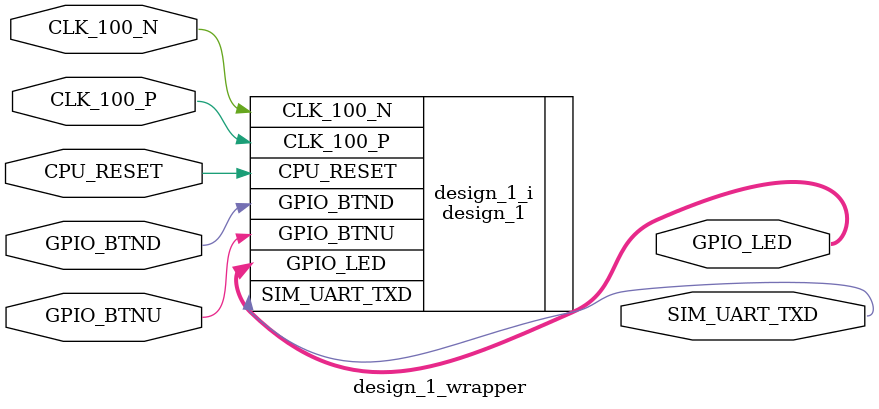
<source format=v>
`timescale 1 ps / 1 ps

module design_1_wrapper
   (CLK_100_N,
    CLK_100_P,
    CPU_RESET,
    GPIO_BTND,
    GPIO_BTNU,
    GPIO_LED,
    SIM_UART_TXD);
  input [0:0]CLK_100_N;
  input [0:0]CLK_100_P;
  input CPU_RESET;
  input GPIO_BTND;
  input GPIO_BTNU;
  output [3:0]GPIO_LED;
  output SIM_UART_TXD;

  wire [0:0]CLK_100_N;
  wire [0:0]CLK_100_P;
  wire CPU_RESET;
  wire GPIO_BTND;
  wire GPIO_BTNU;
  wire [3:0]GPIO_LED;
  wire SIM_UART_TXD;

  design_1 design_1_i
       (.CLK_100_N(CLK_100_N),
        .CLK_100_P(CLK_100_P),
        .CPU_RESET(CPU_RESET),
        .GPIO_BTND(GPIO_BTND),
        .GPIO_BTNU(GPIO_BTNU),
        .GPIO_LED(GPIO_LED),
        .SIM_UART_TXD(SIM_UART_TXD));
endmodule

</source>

- _Task details_
Transcribe word for word the lines from the one holding "wire [0:0]CLK_100_P;" to the last line of the listing above, inclusive.

- _Task result_
  wire [0:0]CLK_100_P;
  wire CPU_RESET;
  wire GPIO_BTND;
  wire GPIO_BTNU;
  wire [3:0]GPIO_LED;
  wire SIM_UART_TXD;

  design_1 design_1_i
       (.CLK_100_N(CLK_100_N),
        .CLK_100_P(CLK_100_P),
        .CPU_RESET(CPU_RESET),
        .GPIO_BTND(GPIO_BTND),
        .GPIO_BTNU(GPIO_BTNU),
        .GPIO_LED(GPIO_LED),
        .SIM_UART_TXD(SIM_UART_TXD));
endmodule

</source>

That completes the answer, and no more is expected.